The Unknown, after a long embrace, covering his face with his hands, raised his head, exclaiming, “Oh! God! Thou who art truly great and good! I know myself now; I comprehend what I am; my iniquities are all before me; I abhor myself; but still—still I experience a consolation, a joy—yes, a joy which I have never before known in all my horrible life!”

“God accords to you this grace,” said Frederick, “to attract you to his service, to strengthen you to enter resolutely the new way he has opened to you, where you have so much to undo, to repair, to weep for!”

“Miserable that I am!” cried he, “there is so much—so much—that I can only weep over. But at least, there are some things but just undertaken, that I can arrest—yes, there is at least one evil that I can repair.”

He then briefly related, in the most energetic terms of self-execration, the story of Lucy, with the sufferings and terrors of the unfortunate girl; her entreaties, and the species of frenzy that her supplications had excited in his soul; adding, that she was still in the castle.
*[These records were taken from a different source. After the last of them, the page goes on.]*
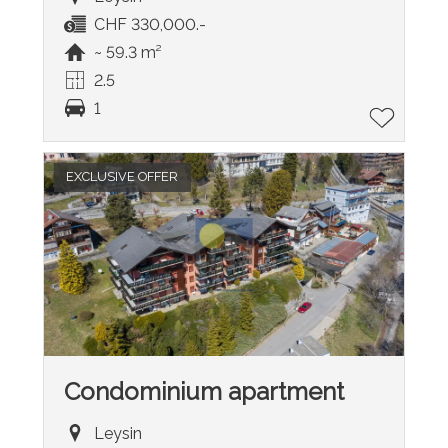
CHF 330,000.-
~ 59.3 m²
2.5
1
EXCLUSIVE OFFER
Condominium apartment
Leysin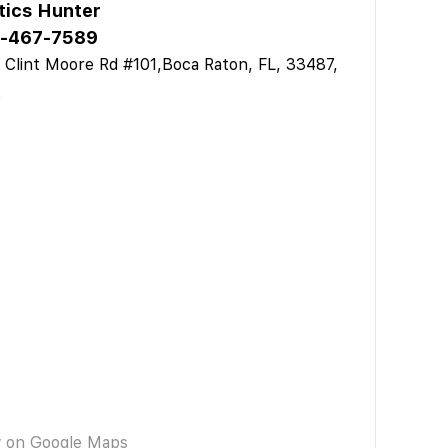
tics Hunter
-467-7589
 Clint Moore Rd #101,Boca Raton, FL, 33487,
A
w on Google Maps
“Ah! let us lose no time!” cried Frederick, moved with pity and solicitude. “What happiness for you! You may behold in this, the pledge of pardon! God makes you the instrument of safety to her, to whom you were to have been the instrument of ruin. God has indeed blessed you!—Do you know the native place of the unhappy girl?”
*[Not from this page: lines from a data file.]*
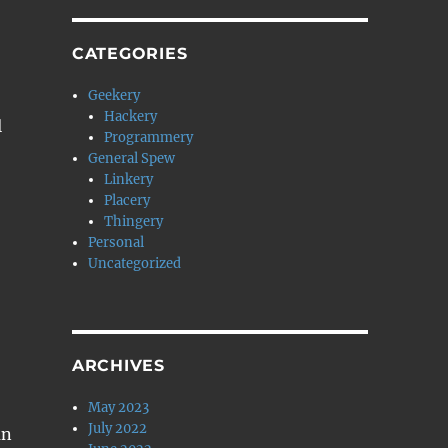
CATEGORIES
Geekery
Hackery
l
Programmery
General Spew
Linkery
Placery
Thingery
Personal
Uncategorized
ARCHIVES
May 2023
July 2022
an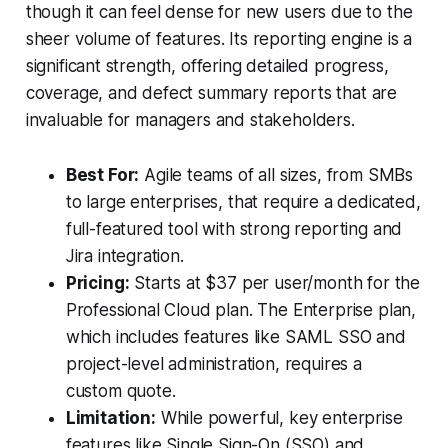
though it can feel dense for new users due to the
sheer volume of features. Its reporting engine is a
significant strength, offering detailed progress,
coverage, and defect summary reports that are
invaluable for managers and stakeholders.
Best For:
Agile teams of all sizes, from SMBs
to large enterprises, that require a dedicated,
full-featured tool with strong reporting and
Jira integration.
Pricing:
Starts at $37 per user/month for the
Professional Cloud plan. The Enterprise plan,
which includes features like SAML SSO and
project-level administration, requires a
custom quote.
Limitation:
While powerful, key enterprise
features like Single Sign-On (SSO) and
The Unknown named the village.

“It is not far from this,” said the cardinal; “God be praised! And probably——” so saying, he approached a table, and rang a little bell. The chaplain entered, with an unquiet look; in amazement he beheld the altered countenance of the Unknown, on which the traces of tears were still visible; and glancing at that of the cardinal, he perceived, through its wonted calmness, an expression of great satisfaction, mingled with extraordinary solicitude. He was roused from the astonishment which the contemplation excited, by a question of the cardinal, if, among the curates in the hall, “there was one from ***?”

“There is, most illustrious lord,” replied the chaplain.

“Bring him hither immediately,” said Frederick, “and with him, the curate of this parish.”

The chaplain obeyed, and went to the hall where the priests were assembled. All eyes were turned towards him. He cried aloud, “His most illustrious and reverend lordship asks for the curate of this parish and the curate of ***.”